Stakeholders: - Urška Sršen, Co-founder & Chief Creative Officer - Sando Mur, Co-founder - Bellabeat Marketing Analytics Team ## 2. Prepare: Data Source

Dataset: FitBit Fitness Tracker Data (Kaggle, CC0 Public Domain)
Link: https://www.kaggle.com/datasets/arashnic/fitbit

Description: - 30 Fitbit users - Daily and minute-level data on activity, heart rate, and sleep - Period: April 12 – May 12, 2016

ROCCC Evaluation: - Reliability: Medium (small sample) - Originality: High (real user data) - Comprehensiveness: Medium (missing demographics) - Currentness: Low (2016 data) - Citedness: Low (not peer-reviewed)

Limitations: - Small, non-representative sample - Outdated (2016) - No age, gender, or location data ## 3. Process: Data Cleaning

# Load libraries
library(tidyverse)
## ── Attaching core tidyverse packages ──────────────────────── tidyverse 2.0.0 ──
## ✔ dplyr     1.1.4     ✔ readr     2.1.5
## ✔ forcats   1.0.0     ✔ stringr   1.5.1
## ✔ ggplot2   3.5.2     ✔ tibble    3.3.0
## ✔ lubridate 1.9.4     ✔ tidyr     1.3.1
## ✔ purrr     1.1.0     
## ── Conflicts ────────────────────────────────────────── tidyverse_conflicts() ──
## ✖ dplyr::filter() masks stats::filter()
## ✖ dplyr::lag()    masks stats::lag()
## ℹ Use the conflicted package (<http://conflicted.r-lib.org/>) to force all conflicts to become errors
library(lubridate)
library(janitor)
## 
## Attaching package: 'janitor'
## 
## The following objects are masked from 'package:stats':
## 
##     chisq.test, fisher.test
# Load and clean data
daily <- read_csv("data/dailyActivity_merged.csv") %>% clean_names()
## Rows: 940 Columns: 15
## ── Column specification ────────────────────────────────────────────────────────
## Delimiter: ","
## chr  (1): ActivityDate
## dbl (14): Id, TotalSteps, TotalDistance, TrackerDistance, LoggedActivitiesDi...
## 
## ℹ Use `spec()` to retrieve the full column specification for this data.
## ℹ Specify the column types or set `show_col_types = FALSE` to quiet this message.
sleep <- read_csv("data/sleepDay_merged.csv") %>% clean_names()
## Rows: 413 Columns: 5
## ── Column specification ────────────────────────────────────────────────────────
## Delimiter: ","
## chr (1): SleepDay
## dbl (4): Id, TotalSleepRecords, TotalMinutesAsleep, TotalTimeInBed
## 
## ℹ Use `spec()` to retrieve the full column specification for this data.
## ℹ Specify the column types or set `show_col_types = FALSE` to quiet this message.
# Convert dates
daily <- daily %>% mutate(date = mdy(activity_date))
sleep <- sleep %>% mutate(date = mdy_hms(sleep_day) %>% as_date())

# Join data
combined <- inner_join(daily, sleep, by = c("id", "date"))

# Create new variables
combined <- combined %>%
  mutate(
    activity_level = case_when(
      total_steps < 5000 ~ "Low",
      total_steps < 10000 ~ "Moderate",
      TRUE ~ "High"
    ),
    hours_asleep = total_minutes_asleep / 60
  )

4. Analyze: Key Findings

ggplot(combined, aes(x = activity_level)) +
  geom_bar(fill = "#FF69B4") +
  labs(title = "User Activity Levels", x = "Level", y = "Count") +
  theme_minimal()

ggplot(combined, aes(x = total_steps, y = hours_asleep)) +
  geom_point(alpha = 0.6, color = "#00BFFF") +
  geom_smooth(method = 'lm') +
  labs(title = "Steps vs.

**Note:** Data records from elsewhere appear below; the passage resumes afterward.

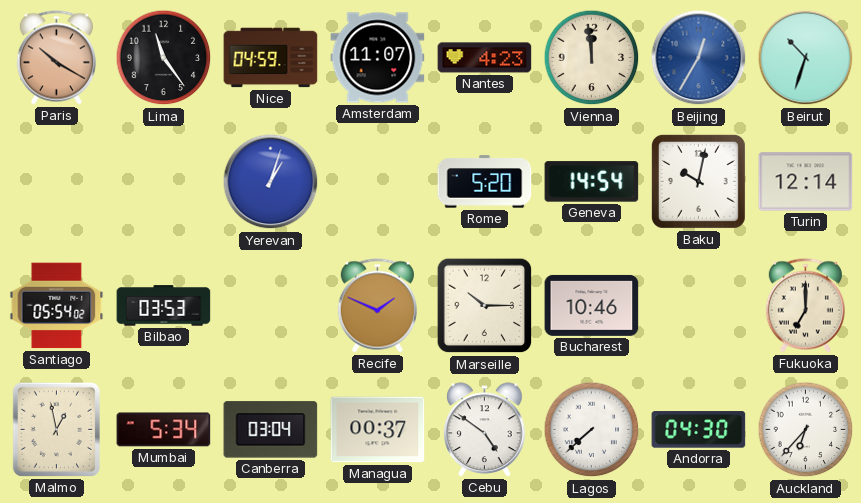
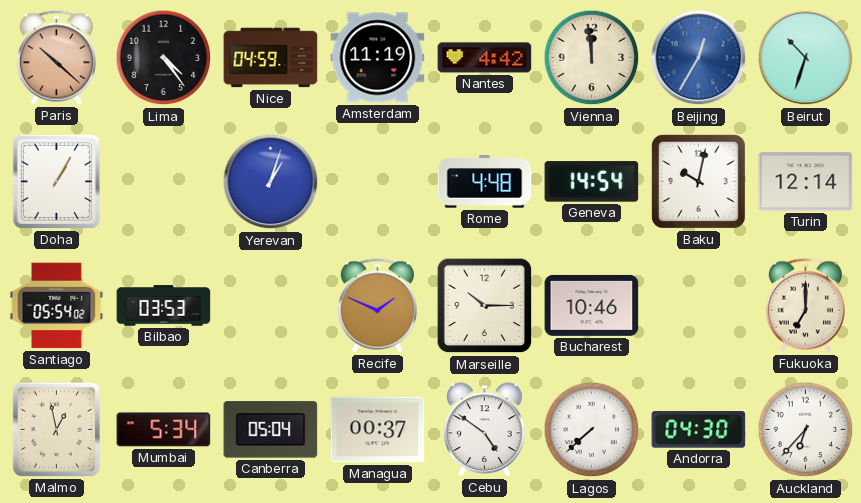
Paris: 10:20 -> 10:22
Lima: 11:24 -> 4:24
Amsterdam: 11:07 -> 11:19
Nantes: 4:23 -> 4:42
Doha: none -> 1:05
Rome: 5:20 -> 4:48
Canberra: 03:04 -> 05:04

Sleep Duration", x = "Daily Steps", y = "Hours Asleep") +
  theme_minimal()
## `geom_smooth()` using formula = 'y ~ x'

5. Act: Recommendations

Based on the analysis, I recommend the following marketing strategies for Bellabeat App and Leaf Tracker:

  1. Launch a “7-Day Sleep Challenge”
    Encourage users to increase daily steps to improve sleep quality. The app can send personalized notifications.

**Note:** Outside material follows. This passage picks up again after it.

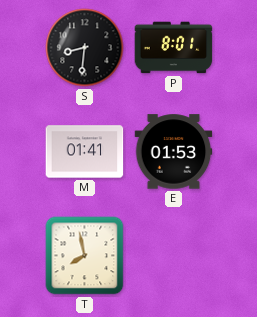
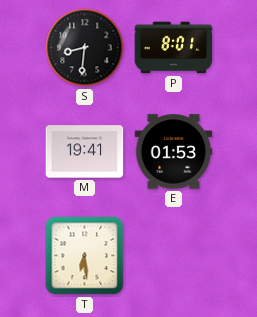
M: 01:41 -> 19:41
T: 7:58 -> 6:29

  2. Create Weekly Step Challenges
    Use social features to engage users. Reward achievements with digital badges.

  3. Personalize Content Based on Activity
    If a user is inactive, suggest short walks. If active, offer mindfulness content for recovery.

These strategies align with Bellabeat’s mission of holistic wellness and can increase user engagement and retention. ## Conclusion

The analysis reveals that most users do not reach 10,000 steps daily, and there is a positive trend between activity and sleep. By leveraging these insights, Bellabeat can enhance user engagement through personalized, data-driven marketing campaigns that promote both physical activity and better sleep.